For decades, embedded systems have been built the same way. You start with requirements. You write code. You integrate against hardware. You debug. You iterate. And if you’re building something complex—robotics, autonomous systems, industrial edge devices—you repeat that loop for months. Sometimes years. This model has survived every wave of innovation:

• better compilers
• better SDKs
• better simulation
• even better silicon

But it is now running into a hard limit.

The System Has Outgrown the Workflow

Modern embedded systems are no longer just firmware. They are:

• AI/ML pipelines running on heterogeneous compute
• firmware interacting with sensors, networks, and real-world variability
• hardware-specific optimizations across CPUs, GPUs, NPUs, and FPGAs
• continuously evolving models that degrade and retrain over time

The result is that development workflows can no longer keep up. A perception pipeline for a robot. A multi-camera edge AI deployment. An IoT device expected to adapt in the field. These are not static builds anymore. And yet we still build them as if they were fixed artifacts.

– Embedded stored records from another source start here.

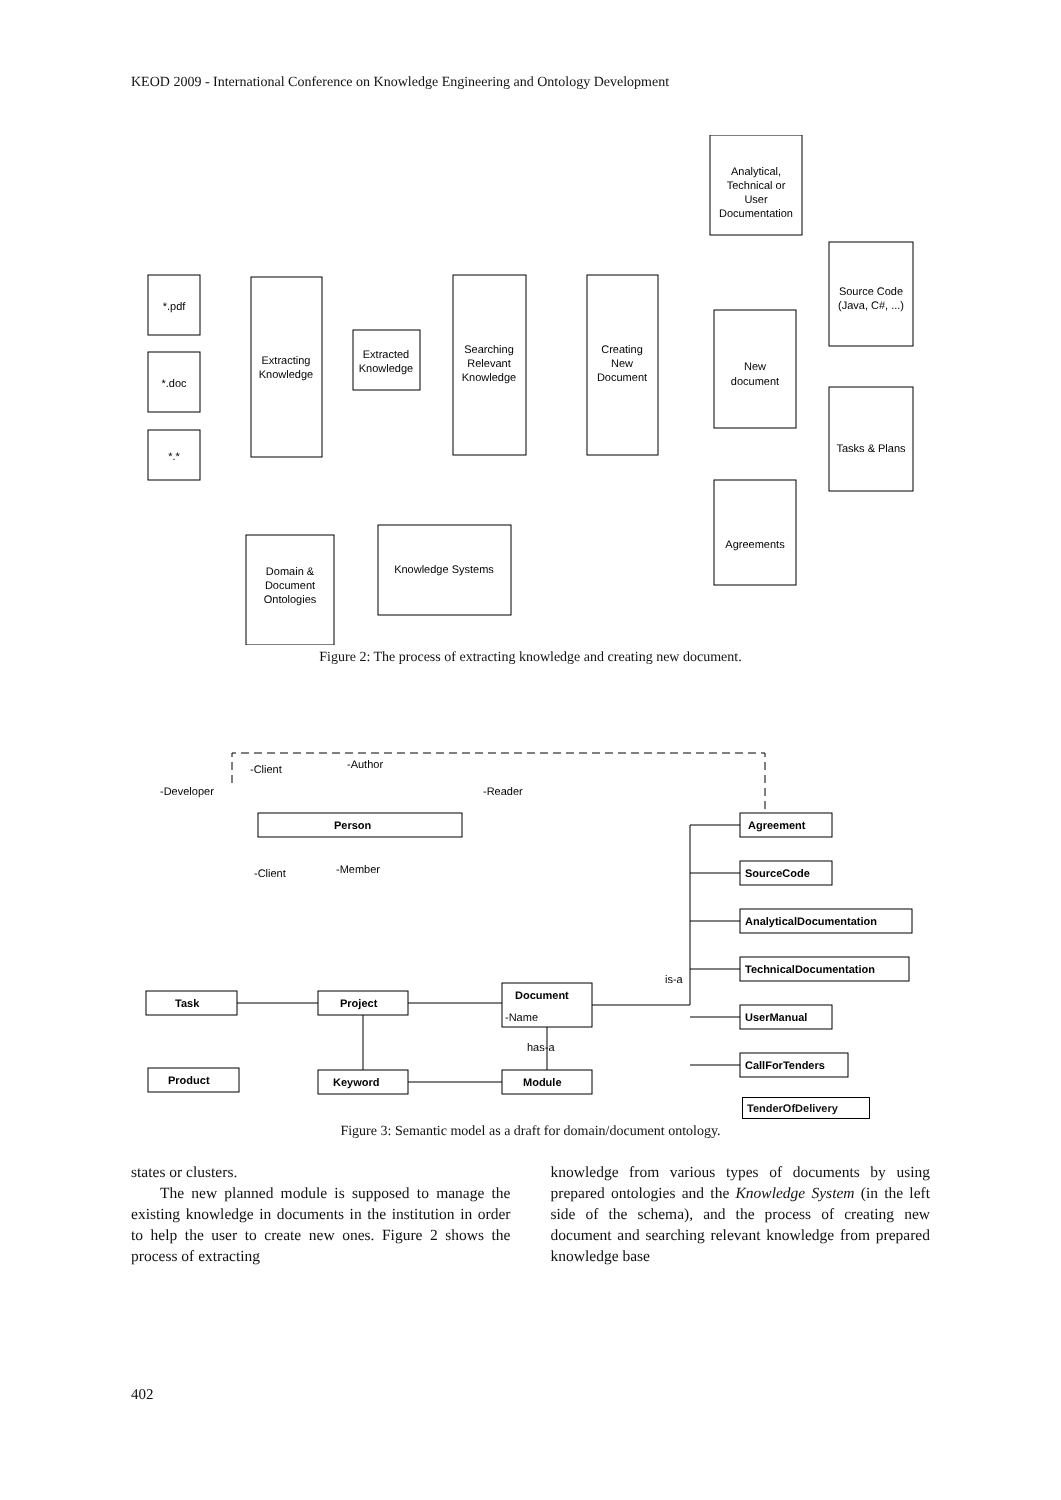KEOD 2009 - International Conference on Knowledge Engineering and Ontology Development
*.pdf
*.doc
*.*
Extracting
Knowledge
Extracted
Knowledge
Searching
Relevant
Knowledge
Creating
New
Document
Analytical,
Technical or
User
Documentation
New
document
Source Code
(Java, C#, ...)
Tasks & Plans
Agreements
Domain &
Document
Ontologies
Knowledge Systems
Figure 2: The process of extracting knowledge and creating new document.
Person
Task
Project
Document
-Name
Product
Keyword
Module
Agreement
SourceCode
AnalyticalDocumentation
TechnicalDocumentation
UserManual
CallForTenders
-Developer
-Client
-Author
-Reader
-Client
-Member
is-a
has-a
TenderOfDelivery
Figure 3: Semantic model as a draft for domain/document ontology.
states or clusters.
The new planned module is supposed to manage the existing knowledge in documents in the institution in order to help the user to create new ones. Figure 2 shows the process of extracting
knowledge from various types of documents by using prepared ontologies and the Knowledge System (in the left side of the schema), and the process of creating new document and searching relevant knowledge from prepared knowledge base
402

The Rise of “Intent-Driven” Development

A different model is starting to emerge. Instead of beginning with code, engineers begin with intent. What do you want the system to do? What hardware is it targeting? What constraints matter—latency, power, memory, reliability? From there, the system is not manually constructed. It is generated. Not as snippets. Not as drafts. But as a full, deployable system:

• architecture defined
• hardware context applied
• code generated
• tests created
• binaries produced

In other words: From prompt to deployable system. This is not a coding acceleration. It is a workflow inversion.

Why This Didn’t Happen Sooner

At first glance, this sounds like an extension of what teams are already doing with GPT or Claude. It isn’t. Most teams experimenting with LLMs today are seeing modest gains—20 to 30% productivity improvements. Useful, but limited. Because those tools operate at the wrong layer. They generate:

• functions
• snippets
• partial implementations

But embedded development is not a code-generation problem. It is a systems orchestration problem. To move beyond incremental gains, three things are required:

1. Hardware Awareness
   Code must reflect real deployment targets—Jetson, microcontrollers, FPGA fabrics—not abstract environments.
2. Architectural Translation
   Requirements must be transformed into system-level designs before code is generated.
3. Deterministic Execution + Validation
   Outputs must compile, run, and pass tests—not just “look correct.”

This requires more than a model. It requires a system of agents, each responsible for a different stage of the workflow:

• translating intent into requirements
• defining architecture
• applying hardware context
• generating code
• validating outputs

And critically, combining:

• LLM-driven reasoning
• rule-based determinism
• accumulated domain knowledge

That combination is what turns generation into something deployable.

From Projects to Systems That Evolve

There is a second shift happening underneath this one. In the traditional model, firmware is treated as a project:

• build it
• ship it
• maintain it

In reality, especially in edge AI and intelligent systems, firmware is becoming a continuously evolving layer of the product. New requirements can emerge after deployment:

• bugs discovered in the field
• performance constraints shift
• models degrade or drift
• hardware behaviors change

Each of these triggers another development cycle. The difference in the new model is that this cycle is no longer manual.

The system:

• ingests new requirements
• regenerates affected components
• revalidates against constraints
• redeploys updated binaries

Over time, it accumulates:

• prior fixes
• optimized kernels
• reusable components

What emerges is something closer to a virtual firmware lab than a traditional toolchain.

What This Means for Engineering Teams

This shift does not remove engineers from the process. It changes where they operate. From:

• writing and stitching code

To:

• defining intent
• evaluating outputs
• guiding system behavior

It also changes how teams scale.

Today:

• progress depends on individual expertise
• knowledge is fragmented across engineers
• experimentation is informal

Tomorrow:

• workflows are encoded
• knowledge is systematized
• iteration is repeatable

This matters for a simple reason: Most teams building embedded systems today are already experimenting with AI tools. But very few have turned that experimentation into a reliable development system.

The Beginning of a New Default

The “code first” model will not disappear overnight. But it is starting to look like an intermediate step—not the foundation. As systems become more complex and more adaptive, the pressure to move upstream—from code to intent—will only increase. The teams that make that shift early will not just move faster. They will build systems that are:

• easier to evolve
• easier to validate
• and ultimately, harder to compete with

Because they are no longer just writing software. They are generating systems.